(Records excerpted from a collection)
==============================

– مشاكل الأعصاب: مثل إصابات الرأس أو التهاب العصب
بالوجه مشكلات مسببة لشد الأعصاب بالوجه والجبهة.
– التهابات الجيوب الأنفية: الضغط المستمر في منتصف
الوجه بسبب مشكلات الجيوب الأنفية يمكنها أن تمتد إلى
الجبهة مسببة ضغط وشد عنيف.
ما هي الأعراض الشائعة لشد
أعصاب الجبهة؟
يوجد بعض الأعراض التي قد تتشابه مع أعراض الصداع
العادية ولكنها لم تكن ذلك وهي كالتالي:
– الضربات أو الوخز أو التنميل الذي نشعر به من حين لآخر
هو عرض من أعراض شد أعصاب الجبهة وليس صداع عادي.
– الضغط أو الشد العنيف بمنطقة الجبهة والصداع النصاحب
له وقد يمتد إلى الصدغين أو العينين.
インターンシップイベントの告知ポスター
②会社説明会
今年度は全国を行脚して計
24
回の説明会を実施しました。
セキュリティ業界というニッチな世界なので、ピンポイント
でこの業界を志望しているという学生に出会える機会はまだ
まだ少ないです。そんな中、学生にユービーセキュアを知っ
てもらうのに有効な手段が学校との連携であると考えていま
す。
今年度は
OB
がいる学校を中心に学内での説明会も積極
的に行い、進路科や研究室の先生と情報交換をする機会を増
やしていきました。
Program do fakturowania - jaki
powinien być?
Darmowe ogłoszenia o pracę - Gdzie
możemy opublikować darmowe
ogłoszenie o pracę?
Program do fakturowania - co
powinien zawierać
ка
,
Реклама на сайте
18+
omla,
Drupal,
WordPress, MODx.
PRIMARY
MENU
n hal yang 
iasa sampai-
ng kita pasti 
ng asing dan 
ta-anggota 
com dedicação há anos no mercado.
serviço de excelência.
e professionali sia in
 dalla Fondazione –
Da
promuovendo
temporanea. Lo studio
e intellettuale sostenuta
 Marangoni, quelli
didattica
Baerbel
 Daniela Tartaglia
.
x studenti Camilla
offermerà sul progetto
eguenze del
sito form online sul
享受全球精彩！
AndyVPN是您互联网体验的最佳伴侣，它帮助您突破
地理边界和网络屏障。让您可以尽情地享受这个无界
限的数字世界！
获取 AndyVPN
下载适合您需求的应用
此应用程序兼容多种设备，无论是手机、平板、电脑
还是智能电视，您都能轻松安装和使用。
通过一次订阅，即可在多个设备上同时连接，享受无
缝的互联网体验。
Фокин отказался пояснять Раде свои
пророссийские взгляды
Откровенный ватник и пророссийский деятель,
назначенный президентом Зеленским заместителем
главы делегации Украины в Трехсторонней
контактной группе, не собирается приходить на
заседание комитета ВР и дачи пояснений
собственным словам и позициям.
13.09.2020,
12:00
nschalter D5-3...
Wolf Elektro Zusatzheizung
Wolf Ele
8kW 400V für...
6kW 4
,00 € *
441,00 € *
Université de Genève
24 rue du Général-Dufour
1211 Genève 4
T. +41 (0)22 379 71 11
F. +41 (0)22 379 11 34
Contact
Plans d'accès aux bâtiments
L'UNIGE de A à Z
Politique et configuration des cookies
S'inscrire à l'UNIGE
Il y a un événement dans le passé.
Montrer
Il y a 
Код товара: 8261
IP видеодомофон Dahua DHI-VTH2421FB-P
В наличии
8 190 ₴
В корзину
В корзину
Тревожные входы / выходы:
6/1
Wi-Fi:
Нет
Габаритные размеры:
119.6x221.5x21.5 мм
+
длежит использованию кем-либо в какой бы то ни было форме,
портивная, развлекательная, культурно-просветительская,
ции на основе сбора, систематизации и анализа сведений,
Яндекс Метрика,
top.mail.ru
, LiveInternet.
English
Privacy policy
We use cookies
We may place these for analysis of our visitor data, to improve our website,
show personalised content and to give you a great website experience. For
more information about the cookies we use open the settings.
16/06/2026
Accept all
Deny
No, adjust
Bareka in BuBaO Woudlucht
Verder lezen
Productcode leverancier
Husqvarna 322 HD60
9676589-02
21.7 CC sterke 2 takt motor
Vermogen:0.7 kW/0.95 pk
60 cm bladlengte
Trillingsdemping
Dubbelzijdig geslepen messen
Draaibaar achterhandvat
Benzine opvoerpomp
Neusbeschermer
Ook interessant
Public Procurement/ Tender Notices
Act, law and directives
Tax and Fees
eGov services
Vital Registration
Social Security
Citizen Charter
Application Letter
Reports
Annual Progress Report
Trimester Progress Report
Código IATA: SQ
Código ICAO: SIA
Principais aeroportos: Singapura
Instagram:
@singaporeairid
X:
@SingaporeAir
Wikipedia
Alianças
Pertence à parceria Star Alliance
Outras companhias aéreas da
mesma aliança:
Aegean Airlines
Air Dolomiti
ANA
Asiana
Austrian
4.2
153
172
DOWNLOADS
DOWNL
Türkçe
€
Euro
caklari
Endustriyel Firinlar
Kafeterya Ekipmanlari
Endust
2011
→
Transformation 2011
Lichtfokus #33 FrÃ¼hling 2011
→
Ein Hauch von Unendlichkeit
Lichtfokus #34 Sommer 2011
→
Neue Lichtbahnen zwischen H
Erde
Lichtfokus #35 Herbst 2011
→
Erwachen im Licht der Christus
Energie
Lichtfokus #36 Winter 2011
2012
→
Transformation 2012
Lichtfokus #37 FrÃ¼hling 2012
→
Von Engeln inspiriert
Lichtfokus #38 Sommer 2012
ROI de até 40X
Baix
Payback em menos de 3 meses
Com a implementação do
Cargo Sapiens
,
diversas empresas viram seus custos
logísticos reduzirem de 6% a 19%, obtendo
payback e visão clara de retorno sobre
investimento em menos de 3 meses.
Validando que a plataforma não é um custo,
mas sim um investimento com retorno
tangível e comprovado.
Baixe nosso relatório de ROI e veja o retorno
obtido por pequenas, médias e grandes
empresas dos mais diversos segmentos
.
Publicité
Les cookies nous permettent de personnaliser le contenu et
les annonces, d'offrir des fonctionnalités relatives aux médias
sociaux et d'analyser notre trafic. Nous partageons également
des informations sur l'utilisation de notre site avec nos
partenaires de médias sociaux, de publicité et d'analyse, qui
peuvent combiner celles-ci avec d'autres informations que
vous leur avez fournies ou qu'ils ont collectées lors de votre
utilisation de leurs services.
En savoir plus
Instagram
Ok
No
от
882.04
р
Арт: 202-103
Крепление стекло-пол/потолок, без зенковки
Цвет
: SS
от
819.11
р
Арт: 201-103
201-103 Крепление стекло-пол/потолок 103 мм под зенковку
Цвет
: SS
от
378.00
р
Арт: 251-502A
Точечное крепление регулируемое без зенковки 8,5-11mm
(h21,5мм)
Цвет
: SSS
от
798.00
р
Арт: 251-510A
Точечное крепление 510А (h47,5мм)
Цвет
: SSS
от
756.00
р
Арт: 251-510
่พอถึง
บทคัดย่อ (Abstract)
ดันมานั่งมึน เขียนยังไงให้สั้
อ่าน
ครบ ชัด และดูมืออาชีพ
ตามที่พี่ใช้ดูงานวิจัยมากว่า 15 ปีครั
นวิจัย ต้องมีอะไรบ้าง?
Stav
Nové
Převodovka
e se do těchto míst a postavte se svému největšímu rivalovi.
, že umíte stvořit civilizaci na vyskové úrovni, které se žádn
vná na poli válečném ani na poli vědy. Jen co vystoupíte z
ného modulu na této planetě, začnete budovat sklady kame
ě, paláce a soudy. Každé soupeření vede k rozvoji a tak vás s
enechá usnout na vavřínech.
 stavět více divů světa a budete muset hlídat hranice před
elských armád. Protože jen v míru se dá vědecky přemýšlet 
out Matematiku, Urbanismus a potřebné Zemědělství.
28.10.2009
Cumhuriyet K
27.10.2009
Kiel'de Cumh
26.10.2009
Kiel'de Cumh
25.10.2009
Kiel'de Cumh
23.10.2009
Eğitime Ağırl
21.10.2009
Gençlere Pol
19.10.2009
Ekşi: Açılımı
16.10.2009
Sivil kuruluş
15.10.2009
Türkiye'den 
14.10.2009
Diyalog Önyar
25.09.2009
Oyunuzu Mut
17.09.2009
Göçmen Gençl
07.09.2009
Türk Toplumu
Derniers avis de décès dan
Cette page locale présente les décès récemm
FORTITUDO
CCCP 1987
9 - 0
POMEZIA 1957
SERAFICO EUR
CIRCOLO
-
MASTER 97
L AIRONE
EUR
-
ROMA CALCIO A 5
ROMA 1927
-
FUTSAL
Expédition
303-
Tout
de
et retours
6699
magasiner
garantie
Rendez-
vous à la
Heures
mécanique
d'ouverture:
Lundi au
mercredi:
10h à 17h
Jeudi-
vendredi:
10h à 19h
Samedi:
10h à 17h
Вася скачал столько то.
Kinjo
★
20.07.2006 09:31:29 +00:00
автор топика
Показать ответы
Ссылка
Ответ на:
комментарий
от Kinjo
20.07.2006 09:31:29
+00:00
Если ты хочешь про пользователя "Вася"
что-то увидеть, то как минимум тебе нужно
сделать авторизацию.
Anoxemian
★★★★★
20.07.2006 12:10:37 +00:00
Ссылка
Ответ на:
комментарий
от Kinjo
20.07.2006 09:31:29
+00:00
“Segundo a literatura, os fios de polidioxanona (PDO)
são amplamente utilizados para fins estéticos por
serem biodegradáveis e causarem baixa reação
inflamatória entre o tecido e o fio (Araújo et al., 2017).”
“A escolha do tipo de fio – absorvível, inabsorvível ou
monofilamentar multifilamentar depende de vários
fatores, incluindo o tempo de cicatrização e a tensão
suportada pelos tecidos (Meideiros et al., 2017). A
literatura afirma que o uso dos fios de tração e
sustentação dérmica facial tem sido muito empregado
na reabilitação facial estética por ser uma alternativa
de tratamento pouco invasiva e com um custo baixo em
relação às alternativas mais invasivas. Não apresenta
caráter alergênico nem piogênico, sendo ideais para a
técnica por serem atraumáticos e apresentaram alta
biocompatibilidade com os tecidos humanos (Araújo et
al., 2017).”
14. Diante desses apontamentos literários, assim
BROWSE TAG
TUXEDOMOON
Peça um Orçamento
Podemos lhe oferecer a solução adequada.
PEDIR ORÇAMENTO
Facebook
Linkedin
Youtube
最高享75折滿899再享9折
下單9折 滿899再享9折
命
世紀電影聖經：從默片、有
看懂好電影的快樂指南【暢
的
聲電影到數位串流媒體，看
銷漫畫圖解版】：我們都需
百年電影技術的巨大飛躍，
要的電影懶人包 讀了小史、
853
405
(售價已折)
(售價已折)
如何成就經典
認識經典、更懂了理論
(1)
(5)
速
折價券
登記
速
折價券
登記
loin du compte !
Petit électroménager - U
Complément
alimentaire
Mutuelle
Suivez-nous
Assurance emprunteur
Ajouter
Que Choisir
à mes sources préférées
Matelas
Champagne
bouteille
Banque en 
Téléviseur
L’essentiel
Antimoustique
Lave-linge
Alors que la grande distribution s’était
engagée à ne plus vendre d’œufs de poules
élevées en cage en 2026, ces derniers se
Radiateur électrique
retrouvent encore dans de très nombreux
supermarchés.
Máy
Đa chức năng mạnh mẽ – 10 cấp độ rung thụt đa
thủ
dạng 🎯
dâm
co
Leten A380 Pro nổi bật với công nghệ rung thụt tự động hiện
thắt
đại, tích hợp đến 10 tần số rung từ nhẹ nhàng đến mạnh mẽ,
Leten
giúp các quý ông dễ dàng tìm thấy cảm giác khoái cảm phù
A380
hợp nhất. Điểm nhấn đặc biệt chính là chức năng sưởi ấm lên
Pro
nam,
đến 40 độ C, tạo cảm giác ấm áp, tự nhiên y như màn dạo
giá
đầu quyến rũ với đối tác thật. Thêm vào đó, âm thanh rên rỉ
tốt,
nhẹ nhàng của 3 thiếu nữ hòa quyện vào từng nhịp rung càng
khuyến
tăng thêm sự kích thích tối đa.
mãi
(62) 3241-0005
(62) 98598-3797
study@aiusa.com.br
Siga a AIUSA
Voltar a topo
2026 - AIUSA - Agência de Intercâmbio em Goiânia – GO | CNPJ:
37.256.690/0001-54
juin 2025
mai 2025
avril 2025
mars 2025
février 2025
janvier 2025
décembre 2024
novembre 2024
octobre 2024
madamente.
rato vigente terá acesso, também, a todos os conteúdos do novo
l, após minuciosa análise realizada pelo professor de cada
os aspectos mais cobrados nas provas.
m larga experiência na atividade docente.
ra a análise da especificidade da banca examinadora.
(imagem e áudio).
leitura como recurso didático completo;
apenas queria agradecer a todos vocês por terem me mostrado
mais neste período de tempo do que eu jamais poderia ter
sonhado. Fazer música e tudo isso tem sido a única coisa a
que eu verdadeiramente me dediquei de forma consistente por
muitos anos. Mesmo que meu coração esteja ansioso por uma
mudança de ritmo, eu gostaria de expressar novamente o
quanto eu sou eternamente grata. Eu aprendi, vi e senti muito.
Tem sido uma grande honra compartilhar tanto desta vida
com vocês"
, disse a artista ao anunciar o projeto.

==============================

■ **Instructions for the task**
Take every line above that includes the string "décès" and return it.

■ **Task output**
Derniers avis de décès dan
Cette page locale présente les décès récemm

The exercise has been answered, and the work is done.